Quoted text:
This is why I think this could happen.

When building a model for a voting population, one has to rely on statistical data on hand – measurable and verifiable. That means building a sample that reflects the demographics of the country. In rough terms, if men aged 18-34 are 25% of eligible voting population, they have to be 25% of your sample, and so on. That doesn’t mean they are actual voters – only that they are legally permitted to show up on polling day and mark an X on a ballot. They are ‘potential’ voters.

In 2011, Stephen Harper won a majority government, and in 2015 lost it to Mr. Trudeau, who grabbed enough to secure a majority of his own. Conventional wisdom says that the Conservative vote collapsed, and yet the difference in total national popular vote for the Tories dropped by about 219,000 votes – a 7.7 percent decline that cost the party 60 seats. By contrast, the NDP lost fewer seats (51) despite having a drop in popular vote that was well over 1 million.

The Trudeau Liberals vaulted from 3rd place to majority status on the strength of an increase in their vote in the range of 4.2 million more voters than in 2011. Of course, if you’re doing the math, you know that if the Liberals took every lost Tory and NDP vote, that still leaves a gap of a little over 2.9 million extra votes unaccounted for.

So, where did all those people come from?

The number to bear in mind is 17.4. This number was key to making Mr. Trudeau Prime Minister, and any decrease to that number changes the math dramatically. It’s a percentage and represents the change in voter turnout from 2011 to 2015, but not for the entire electorate. It applies specifically to one demographic – the 18-34-year olds – millennials. (Graph below)

Those aged 18 to 34 turned out in numbers that were wholly out of keeping with past elections. While many other demographics were up, such as over 65’s who were up about 7%, it was the millennial vote that took off like a rocket. As younger voters generally skew Liberal, this increase had a powerful impact on both the popular vote and the seat count. In short, he was exceedingly effective in converting potential voters into actual voters.

But it’s a double-edged sword.

The 18 to 34-year old demographic views politics differently, but not in the way you think. We get so used to pin pointing stances on individual issues that we commit the error of 'not seeing the forest for the trees.'

Think in terms of 'abstract' versus 'practical'. The abstract group views issues largely in terms of theoretical constructs. That is, they are more ideological. While not partisan, they do subscribe to labels like 'liberal' and 'conservative' in a more holistic fashion. It's a way of life, a lens through which one views the world.

Practical voters are not necessarily partisan either, but they view the world in terms of immediate concerns. There may be a 'unified general theory of society' running in the background, but if their political GPS is going to direct them into a farmer's field, they will drive on instinct and ignore the gadget on their dashboard.

Data shown:
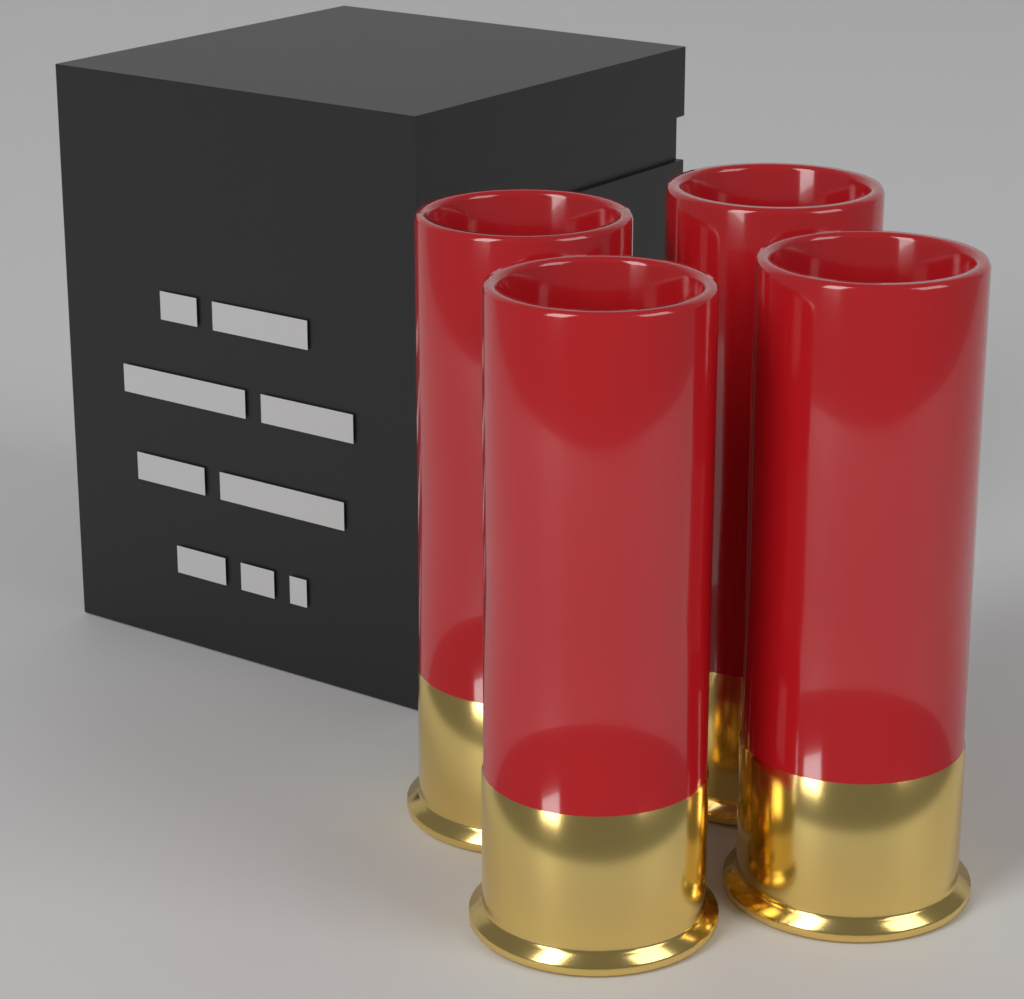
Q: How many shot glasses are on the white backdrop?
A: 4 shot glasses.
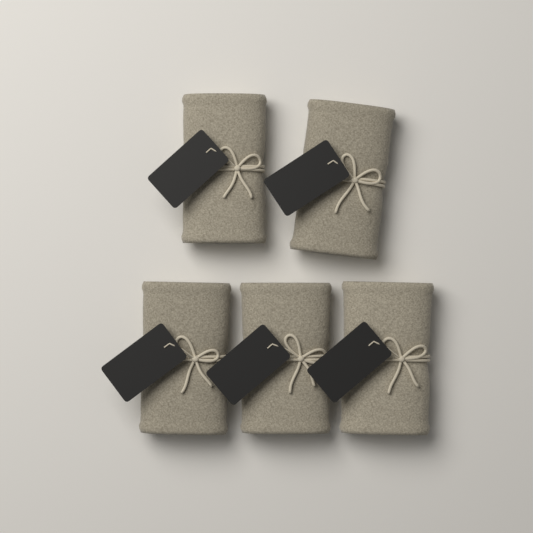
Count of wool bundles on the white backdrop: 5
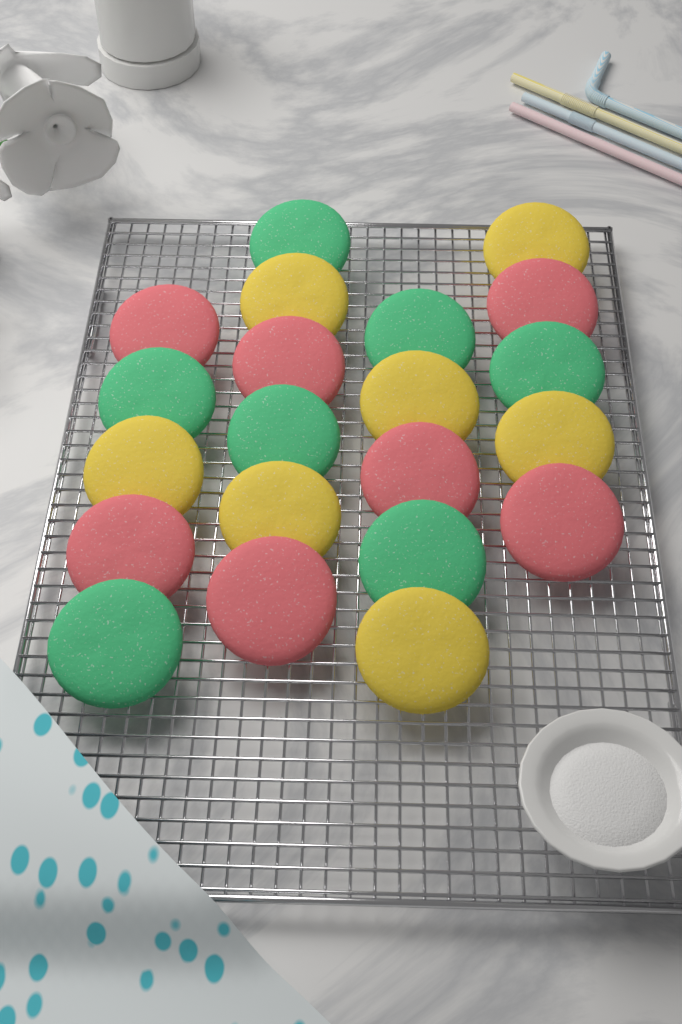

Goal of the exercise: Can you write out, word for word, the part of the text on the 2015 election vote that opens with the words containing "In 2011, Stephen" and closes with "over 1 million."?

Result:
In 2011, Stephen Harper won a majority government, and in 2015 lost it to Mr. Trudeau, who grabbed enough to secure a majority of his own. Conventional wisdom says that the Conservative vote collapsed, and yet the difference in total national popular vote for the Tories dropped by about 219,000 votes – a 7.7 percent decline that cost the party 60 seats. By contrast, the NDP lost fewer seats (51) despite having a drop in popular vote that was well over 1 million.